## Begin PAGE EXTRACT

Hamed Esmaeilion (, born March 12, 1977) is an Iranian-Canadian social activist, author, and dentist. Esmaeilion won Hooshang Golshiri Literary Awards for two of his books, Dr. Datis and Thyme is not Fair.  

Esmaeilion was the president and former spokesman of The Association of Victims' Families of Flight PS752. He resigned on 7 March 2023, after announcing he is planning to focus more on Iranian revolution.

Early life and career 
His parents were originally from Arak, Iran and moved to Kermanshah where Hamed Esmaeilion was born and grew up. He studied Dentistry in University of Tabriz between 1995 and 2000. Afterwards, he worked and lived in various parts of Iran, such as Golestan, Mazandaran and Tehran provinces for several years. He immigrated to Canada together with his family in 2010 and lived in Richmond Hill, Ontario.

Literary life
As a hardworking Persian blogger, Esmaeilion began his literary career by publishing two collections of short stories, Thyme is not Fair (2008, winner of Houshang Golshiri Award) and The Canary Owner (2010). He published two novels, Dr Datis (2013, Zavosh) and Gamasiab Has No Fish (2014) which was also awarded the Golshiri Award.

## End PAGE EXTRACT
## Begin ENTRIES PROVIDED

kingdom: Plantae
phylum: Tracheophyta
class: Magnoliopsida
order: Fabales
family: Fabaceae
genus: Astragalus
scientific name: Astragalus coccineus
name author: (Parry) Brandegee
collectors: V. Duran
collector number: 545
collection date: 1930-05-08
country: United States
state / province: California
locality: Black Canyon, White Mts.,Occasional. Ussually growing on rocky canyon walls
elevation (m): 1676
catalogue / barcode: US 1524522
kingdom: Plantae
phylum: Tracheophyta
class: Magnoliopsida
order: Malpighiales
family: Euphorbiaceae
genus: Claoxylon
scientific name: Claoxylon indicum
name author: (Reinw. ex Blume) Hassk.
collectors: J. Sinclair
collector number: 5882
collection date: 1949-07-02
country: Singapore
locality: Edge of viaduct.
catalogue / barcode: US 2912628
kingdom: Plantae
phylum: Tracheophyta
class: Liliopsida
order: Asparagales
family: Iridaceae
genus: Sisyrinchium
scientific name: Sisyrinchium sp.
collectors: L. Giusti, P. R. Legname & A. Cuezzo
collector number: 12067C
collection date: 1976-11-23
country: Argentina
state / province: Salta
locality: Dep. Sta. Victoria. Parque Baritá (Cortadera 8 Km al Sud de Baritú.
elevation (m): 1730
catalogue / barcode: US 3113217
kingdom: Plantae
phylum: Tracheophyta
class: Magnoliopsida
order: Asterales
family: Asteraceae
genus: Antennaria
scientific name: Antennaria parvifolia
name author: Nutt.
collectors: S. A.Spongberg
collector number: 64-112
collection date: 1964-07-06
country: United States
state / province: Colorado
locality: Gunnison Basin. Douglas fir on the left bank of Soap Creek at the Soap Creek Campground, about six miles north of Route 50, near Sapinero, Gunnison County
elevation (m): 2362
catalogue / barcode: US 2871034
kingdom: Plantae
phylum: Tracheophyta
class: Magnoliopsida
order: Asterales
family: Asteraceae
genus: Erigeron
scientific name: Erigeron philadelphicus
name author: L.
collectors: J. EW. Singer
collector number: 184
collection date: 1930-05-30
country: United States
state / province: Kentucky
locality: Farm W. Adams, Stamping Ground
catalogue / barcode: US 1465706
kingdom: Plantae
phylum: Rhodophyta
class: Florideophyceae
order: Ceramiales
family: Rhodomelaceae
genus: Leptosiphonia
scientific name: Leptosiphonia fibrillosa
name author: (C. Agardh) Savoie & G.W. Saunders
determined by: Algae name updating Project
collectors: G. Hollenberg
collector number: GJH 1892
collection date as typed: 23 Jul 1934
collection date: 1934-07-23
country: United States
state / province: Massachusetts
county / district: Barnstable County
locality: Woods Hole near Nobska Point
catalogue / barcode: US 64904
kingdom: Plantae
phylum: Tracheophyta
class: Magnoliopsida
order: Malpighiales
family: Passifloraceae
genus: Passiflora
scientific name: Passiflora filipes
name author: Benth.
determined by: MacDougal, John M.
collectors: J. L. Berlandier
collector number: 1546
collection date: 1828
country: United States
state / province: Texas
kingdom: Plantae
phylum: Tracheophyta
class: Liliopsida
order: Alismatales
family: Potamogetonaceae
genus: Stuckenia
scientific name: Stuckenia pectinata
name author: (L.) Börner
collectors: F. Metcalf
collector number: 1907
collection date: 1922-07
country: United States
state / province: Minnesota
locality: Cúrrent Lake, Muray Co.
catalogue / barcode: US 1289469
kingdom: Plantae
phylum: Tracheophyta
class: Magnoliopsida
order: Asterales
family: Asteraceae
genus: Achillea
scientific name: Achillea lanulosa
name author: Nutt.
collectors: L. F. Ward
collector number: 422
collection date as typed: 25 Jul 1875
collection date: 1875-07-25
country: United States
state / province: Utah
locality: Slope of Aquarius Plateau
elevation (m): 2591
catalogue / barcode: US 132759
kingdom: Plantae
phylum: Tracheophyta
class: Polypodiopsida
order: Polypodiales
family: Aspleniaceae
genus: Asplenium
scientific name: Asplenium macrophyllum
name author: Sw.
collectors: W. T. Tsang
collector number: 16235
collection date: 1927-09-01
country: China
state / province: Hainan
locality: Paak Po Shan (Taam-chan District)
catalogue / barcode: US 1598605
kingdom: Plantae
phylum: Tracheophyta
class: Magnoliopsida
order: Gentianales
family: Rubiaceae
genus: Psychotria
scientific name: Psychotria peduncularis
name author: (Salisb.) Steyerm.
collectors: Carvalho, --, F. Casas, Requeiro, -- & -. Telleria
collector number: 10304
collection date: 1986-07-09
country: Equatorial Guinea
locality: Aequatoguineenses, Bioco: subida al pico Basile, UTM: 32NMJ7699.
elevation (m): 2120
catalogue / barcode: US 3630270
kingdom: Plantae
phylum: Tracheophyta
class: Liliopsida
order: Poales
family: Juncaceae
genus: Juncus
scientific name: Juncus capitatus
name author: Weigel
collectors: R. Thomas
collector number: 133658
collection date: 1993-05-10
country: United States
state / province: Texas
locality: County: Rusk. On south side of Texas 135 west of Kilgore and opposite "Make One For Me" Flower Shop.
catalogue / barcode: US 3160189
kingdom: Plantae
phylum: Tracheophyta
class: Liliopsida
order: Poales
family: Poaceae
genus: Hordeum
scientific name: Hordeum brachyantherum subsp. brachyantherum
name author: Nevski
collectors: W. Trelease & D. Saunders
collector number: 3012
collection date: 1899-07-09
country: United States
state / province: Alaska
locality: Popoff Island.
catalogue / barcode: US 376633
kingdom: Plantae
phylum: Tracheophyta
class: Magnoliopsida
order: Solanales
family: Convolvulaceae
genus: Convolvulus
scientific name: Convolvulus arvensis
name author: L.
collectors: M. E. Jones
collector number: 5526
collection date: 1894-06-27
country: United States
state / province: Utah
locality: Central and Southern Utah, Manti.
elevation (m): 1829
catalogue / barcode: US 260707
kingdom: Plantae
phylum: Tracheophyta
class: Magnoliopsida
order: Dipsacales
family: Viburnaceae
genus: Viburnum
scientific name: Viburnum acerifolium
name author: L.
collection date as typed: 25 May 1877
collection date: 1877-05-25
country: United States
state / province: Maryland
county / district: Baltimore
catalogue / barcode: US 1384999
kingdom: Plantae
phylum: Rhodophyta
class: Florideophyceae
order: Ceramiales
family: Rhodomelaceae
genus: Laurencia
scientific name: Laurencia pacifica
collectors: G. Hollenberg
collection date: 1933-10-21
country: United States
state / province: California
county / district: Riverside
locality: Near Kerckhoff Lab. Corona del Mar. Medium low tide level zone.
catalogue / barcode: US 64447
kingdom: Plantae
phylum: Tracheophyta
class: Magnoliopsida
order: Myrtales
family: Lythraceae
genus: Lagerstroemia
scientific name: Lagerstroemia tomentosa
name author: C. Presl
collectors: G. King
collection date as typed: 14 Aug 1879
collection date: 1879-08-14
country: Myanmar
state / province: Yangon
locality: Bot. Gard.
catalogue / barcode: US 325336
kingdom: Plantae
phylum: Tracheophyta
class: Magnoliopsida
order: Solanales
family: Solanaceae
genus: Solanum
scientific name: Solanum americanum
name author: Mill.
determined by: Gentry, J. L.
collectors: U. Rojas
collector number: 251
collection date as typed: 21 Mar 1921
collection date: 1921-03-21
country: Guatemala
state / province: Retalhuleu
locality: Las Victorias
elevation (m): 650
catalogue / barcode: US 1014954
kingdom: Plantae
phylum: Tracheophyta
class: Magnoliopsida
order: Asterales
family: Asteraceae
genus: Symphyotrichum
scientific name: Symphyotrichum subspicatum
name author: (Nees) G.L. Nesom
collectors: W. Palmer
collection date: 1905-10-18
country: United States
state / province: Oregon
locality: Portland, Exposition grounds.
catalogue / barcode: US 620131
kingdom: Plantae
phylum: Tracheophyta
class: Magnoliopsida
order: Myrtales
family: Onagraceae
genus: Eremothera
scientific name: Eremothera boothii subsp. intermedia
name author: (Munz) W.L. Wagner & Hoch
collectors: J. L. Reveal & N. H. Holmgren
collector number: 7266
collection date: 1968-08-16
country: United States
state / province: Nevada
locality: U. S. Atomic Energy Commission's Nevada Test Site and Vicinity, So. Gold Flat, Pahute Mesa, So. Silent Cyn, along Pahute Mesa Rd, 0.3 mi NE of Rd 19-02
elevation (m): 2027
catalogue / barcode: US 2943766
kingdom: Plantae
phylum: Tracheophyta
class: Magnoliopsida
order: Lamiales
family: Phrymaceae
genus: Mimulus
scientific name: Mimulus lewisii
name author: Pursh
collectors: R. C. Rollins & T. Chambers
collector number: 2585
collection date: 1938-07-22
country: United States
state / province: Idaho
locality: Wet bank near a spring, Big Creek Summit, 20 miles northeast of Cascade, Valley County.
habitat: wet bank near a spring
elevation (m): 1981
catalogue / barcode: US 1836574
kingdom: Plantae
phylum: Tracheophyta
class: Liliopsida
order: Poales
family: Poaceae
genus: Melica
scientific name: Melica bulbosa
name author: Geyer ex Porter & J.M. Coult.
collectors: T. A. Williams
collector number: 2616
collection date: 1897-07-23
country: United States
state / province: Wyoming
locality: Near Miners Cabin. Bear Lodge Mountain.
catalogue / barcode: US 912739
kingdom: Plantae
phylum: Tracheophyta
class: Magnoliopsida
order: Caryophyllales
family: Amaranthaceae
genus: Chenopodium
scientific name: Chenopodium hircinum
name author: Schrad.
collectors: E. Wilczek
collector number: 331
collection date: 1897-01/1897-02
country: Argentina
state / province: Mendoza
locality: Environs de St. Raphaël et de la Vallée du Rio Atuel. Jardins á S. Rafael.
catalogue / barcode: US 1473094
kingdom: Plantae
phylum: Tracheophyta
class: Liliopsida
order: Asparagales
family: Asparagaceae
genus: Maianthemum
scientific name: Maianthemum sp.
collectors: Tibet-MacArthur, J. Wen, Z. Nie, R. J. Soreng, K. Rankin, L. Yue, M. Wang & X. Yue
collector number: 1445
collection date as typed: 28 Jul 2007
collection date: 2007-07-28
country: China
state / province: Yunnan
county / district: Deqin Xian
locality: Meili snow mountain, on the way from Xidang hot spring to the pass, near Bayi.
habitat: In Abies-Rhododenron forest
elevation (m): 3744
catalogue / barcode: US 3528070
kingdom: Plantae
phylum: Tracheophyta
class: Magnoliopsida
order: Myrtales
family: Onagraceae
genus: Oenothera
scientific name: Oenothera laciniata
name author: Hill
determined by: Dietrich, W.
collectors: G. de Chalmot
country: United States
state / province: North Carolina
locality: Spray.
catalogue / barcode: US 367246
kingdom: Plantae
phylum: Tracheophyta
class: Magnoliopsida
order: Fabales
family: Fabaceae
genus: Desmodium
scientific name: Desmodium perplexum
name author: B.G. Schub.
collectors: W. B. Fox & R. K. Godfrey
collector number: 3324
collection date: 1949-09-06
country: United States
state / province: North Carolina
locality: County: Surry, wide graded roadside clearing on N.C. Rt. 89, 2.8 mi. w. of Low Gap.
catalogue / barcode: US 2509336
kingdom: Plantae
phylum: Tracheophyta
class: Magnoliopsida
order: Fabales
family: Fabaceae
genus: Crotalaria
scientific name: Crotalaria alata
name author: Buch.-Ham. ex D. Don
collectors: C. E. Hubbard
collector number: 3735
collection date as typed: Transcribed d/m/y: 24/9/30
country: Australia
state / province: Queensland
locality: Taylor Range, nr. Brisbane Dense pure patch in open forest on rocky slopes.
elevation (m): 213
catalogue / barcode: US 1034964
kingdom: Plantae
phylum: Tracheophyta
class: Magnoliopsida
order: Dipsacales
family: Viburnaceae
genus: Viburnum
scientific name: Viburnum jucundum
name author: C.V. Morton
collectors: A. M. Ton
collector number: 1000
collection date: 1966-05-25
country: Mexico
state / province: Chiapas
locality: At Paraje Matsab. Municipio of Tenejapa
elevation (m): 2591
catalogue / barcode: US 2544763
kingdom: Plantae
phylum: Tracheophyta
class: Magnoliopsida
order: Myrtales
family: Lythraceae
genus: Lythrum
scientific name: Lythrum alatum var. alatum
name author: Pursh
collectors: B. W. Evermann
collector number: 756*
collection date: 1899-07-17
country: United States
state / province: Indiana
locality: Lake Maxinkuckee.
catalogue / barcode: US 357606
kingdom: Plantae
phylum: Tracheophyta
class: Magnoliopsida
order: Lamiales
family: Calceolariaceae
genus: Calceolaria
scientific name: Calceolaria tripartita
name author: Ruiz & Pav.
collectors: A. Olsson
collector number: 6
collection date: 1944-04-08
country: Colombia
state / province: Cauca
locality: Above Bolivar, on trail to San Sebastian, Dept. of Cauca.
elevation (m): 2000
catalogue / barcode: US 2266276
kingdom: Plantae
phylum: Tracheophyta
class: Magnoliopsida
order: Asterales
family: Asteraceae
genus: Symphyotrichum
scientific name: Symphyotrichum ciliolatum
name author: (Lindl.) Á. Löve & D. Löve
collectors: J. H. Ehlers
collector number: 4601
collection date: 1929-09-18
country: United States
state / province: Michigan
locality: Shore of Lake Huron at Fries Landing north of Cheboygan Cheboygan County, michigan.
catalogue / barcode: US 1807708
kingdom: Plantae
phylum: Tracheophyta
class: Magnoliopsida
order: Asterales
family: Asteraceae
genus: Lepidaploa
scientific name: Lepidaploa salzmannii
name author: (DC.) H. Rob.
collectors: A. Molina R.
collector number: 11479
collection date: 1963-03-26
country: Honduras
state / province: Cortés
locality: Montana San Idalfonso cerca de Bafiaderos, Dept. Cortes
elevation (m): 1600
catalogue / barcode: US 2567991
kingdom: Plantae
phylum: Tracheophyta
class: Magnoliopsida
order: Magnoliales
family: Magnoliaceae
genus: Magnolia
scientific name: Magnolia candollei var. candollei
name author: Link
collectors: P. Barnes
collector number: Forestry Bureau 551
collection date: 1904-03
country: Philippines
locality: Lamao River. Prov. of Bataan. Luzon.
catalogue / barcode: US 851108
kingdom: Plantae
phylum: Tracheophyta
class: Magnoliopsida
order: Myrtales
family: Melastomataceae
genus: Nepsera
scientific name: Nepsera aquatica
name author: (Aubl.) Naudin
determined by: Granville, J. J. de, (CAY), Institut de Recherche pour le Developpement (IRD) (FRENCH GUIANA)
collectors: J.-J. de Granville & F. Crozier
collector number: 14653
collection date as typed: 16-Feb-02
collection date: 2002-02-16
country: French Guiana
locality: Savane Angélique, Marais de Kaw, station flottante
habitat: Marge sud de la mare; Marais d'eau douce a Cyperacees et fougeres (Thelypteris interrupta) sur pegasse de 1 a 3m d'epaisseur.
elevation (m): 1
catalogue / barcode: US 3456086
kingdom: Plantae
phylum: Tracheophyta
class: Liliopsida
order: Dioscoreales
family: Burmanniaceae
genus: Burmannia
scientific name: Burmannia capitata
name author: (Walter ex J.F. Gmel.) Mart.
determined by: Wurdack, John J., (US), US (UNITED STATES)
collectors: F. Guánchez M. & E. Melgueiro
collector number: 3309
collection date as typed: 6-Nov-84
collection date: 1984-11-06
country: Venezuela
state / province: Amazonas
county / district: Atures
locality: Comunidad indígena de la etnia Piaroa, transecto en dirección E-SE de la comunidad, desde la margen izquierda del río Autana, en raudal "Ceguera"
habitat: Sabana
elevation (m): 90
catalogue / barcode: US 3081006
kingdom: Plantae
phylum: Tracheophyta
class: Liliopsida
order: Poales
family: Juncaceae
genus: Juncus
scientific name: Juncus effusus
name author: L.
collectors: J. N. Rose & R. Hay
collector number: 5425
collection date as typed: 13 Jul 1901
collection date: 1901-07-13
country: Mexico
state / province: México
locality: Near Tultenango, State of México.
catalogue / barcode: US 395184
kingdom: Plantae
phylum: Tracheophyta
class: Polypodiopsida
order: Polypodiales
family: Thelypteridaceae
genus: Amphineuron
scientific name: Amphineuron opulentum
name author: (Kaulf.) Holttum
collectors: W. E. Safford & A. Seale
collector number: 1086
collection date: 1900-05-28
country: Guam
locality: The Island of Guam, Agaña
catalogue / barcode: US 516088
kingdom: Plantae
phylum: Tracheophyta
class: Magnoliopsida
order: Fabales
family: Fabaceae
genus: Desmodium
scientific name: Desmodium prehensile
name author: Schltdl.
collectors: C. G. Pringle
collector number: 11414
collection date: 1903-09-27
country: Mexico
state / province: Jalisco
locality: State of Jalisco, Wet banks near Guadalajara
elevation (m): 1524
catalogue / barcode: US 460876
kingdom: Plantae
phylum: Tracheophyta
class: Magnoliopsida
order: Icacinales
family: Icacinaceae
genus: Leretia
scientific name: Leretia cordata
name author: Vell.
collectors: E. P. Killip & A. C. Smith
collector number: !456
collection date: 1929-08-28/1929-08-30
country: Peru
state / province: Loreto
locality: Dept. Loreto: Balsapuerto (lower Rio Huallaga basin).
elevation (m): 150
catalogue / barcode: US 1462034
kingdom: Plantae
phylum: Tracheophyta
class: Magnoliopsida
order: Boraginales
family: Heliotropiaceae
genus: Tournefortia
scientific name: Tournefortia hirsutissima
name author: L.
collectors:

## End ENTRIES PROVIDED

THE TASKS:
[a] From the Hamed Esmaeilion biography, reproduce the part that opens with the words containing "Early life and" and closes with "the Golshiri Award.".
[b] Condense the paragraph of the Hamed Esmaeilion biography that begins "His parents were originally from Arak" into a short bulleted list that keeps its main facts.

ANSWERS TO THE PROBLEMS:
[a]
Early life and career 
His parents were originally from Arak, Iran and moved to Kermanshah where Hamed Esmaeilion was born and grew up. He studied Dentistry in University of Tabriz between 1995 and 2000. Afterwards, he worked and lived in various parts of Iran, such as Golestan, Mazandaran and Tehran provinces for several years. He immigrated to Canada together with his family in 2010 and lived in Richmond Hill, Ontario.

Literary life
As a hardworking Persian blogger, Esmaeilion began his literary career by publishing two collections of short stories, Thyme is not Fair (2008, winner of Houshang Golshiri Award) and The Canary Owner (2010). He published two novels, Dr Datis (2013, Zavosh) and Gamasiab Has No Fish (2014) which was also awarded the Golshiri Award.

[b]
- His parents, originally from Arak, Iran, moved to Kermanshah, where he was born and grew up.
- He studied dentistry at the University of Tabriz from 1995 to 2000.
- He then worked and lived for several years in Golestan, Mazandaran and Tehran provinces.
- In 2010 he immigrated to Canada with his family and lived in Richmond Hill, Ontario.